* * *

Через пару дней полицейские навестили нас снова. Их капитан уединился с Брунгильдой в каминной. Мы срочно изолировали Альму в Зоиной комнате и заняли места в «портере». Слышимость в доме была феноменальной.

– Вскрытие показало, что в момент выстрела из пневмопистолета, ваш муж был уже мёртв, – как раз говорил полицейский.

Мы навострили уши в прихожей. Лиза переминалась с ноги на ногу у самой двери в каминную. Мы с Зоей стояли чуть дальше, вытянув шеи и приоткрыв рты.

– Как такое могло произойти? Отчего он умер? – в отличие от тихого, с нотками сожаления, голоса капитана, напористый бас вдовы был прекрасно слышен.

– У Иннокентия Семёновича закупорился и разорвался желчный проток…

– О! Оказывается он Семёнович! – возбуждённо прошептала мне в ухо старшая сестра.

– Не иначе как на фоне долгого раздражения нами, – одновременно с ней съязвила в другое ухо младшая.

– Желчь разлилась в брюшной полости и попала в кровь, продолжал полицейский.

– В общем, шансов выжить, сидя в кресле, у нашего зануды не было, – не унималась Лизавета.

– Лиз, он уже умер. Никаких хлопот больше не доставит. Можно перестать кипеть «разумом возмущённым», – попыталась увещевать я её, прислушиваясь к всхлипываниям в каминной.

– Ага! А Брунгильда? Если ей вздумается кремировать муженька здесь, то, как бы не пришлось принимать у себя всех его родственников!

Я задумалась. Очень хотелось приободрить сестру, но перед внутренним взором, как назло, стояла, упавшая в далёком октябре с домкрата, машина Иннокентия.

– Боюсь нам самим придётся поменять резину на их драндулете, – я ещё немного подумала. – Иначе придётся терпеть у себя вдову и прах Иннокентия Семёновича до весны, пока снег не растает.

* * *

Брошкина вернулась домой. Жизнь постепенно вошла в привычное русло. Присутствие притихшей после смерти и кремации мужа Брунгильды всё равно раздражало, но мы, помня, к чему приводят сдерживаемая злость и раздражение, старались не обращать на неё внимания. В конце концов, стремительно приближался Новый год. Семейный праздник. А наша семья – это мы!

Дом у Лимана

Став несколько лет назад директором историко-краеведческого музея, Леопольд Викульев быстро понял, какие сокровища оказались в его распоряжении.

Экспозиция, не менявшаяся с советских времён, ограничивалась казацкими шашками и папахами, а в запасниках новый директор нашёл экспонаты, на поверку оказавшиеся антикварными ценностями: картины, подаренные градоначальникам в разное время, чудом пережившие революцию, войну и перестройку предметы церковной утвари.

Выждав пару лет, и не дождавшись ни одной мало-мальски серьёзной проверки, Викульев перевёл в запасники перстень с чёрным бриллиантом, который Кавказский наместник «милостиво даровал» тогдашнему градоначальнику князю Голицыну.
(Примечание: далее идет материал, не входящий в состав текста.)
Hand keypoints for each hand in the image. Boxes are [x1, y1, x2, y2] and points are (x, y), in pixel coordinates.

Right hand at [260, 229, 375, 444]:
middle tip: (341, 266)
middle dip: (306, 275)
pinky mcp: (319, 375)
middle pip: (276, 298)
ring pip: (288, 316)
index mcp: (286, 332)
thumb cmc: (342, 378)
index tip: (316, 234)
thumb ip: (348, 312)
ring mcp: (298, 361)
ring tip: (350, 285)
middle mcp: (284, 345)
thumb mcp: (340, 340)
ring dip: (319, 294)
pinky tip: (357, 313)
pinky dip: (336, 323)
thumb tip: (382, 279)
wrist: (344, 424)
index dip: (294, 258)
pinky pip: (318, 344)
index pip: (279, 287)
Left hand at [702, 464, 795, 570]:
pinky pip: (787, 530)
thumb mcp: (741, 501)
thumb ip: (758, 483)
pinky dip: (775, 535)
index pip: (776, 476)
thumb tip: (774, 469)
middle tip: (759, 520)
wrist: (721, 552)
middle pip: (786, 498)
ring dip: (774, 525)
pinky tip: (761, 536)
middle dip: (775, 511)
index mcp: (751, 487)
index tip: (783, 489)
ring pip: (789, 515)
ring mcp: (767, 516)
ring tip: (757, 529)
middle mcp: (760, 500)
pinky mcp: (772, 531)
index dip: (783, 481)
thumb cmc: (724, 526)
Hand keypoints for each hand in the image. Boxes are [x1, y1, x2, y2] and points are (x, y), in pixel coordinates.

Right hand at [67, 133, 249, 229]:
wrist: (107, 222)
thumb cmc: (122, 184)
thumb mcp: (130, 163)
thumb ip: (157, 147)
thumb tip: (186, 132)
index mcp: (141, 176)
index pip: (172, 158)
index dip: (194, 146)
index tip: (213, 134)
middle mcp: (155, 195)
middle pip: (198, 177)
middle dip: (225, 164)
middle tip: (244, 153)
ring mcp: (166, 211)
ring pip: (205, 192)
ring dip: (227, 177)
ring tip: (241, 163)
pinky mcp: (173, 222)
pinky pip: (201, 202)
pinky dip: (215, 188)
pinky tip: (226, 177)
Ещё год понадобился на то, чтобы найти каналы сбыта. За это время к директору присоединился антиквар и научный сотрудник Песцов. Теперь они взялись за экспонаты всерьёз.

Аферисты не только меняли экспозицию, делая её всё менее интересной, но и заменяли особенно ценные вещи подделками.

Ко времени начала нашего повествования Викульев и Песцов нашли, наконец, коллекционера, готового купить у них перстень Голицына…

* * *

Гена-Дерматин истекал потом под южным солнцем.

Рубаха с длинным рукавом скрывала «регалки» на теле и руках.

Обтянутый кожей череп урки развеивал сомнения окружающих в необходимости Гениного пребывания на море.

Самому худому сутулому гастролёру дела до мнения окружающих не было.

В углу рта он сжимал потухший хабчик беломорины.

Сменив две маршрутки и «стырив» по пути три «лопатника» у зазевавшихся граждан, Гена переложил в карман наличные и скинул в ближайшей подворотне ненужный «дерматин» (так он называл портмоне и кошельки).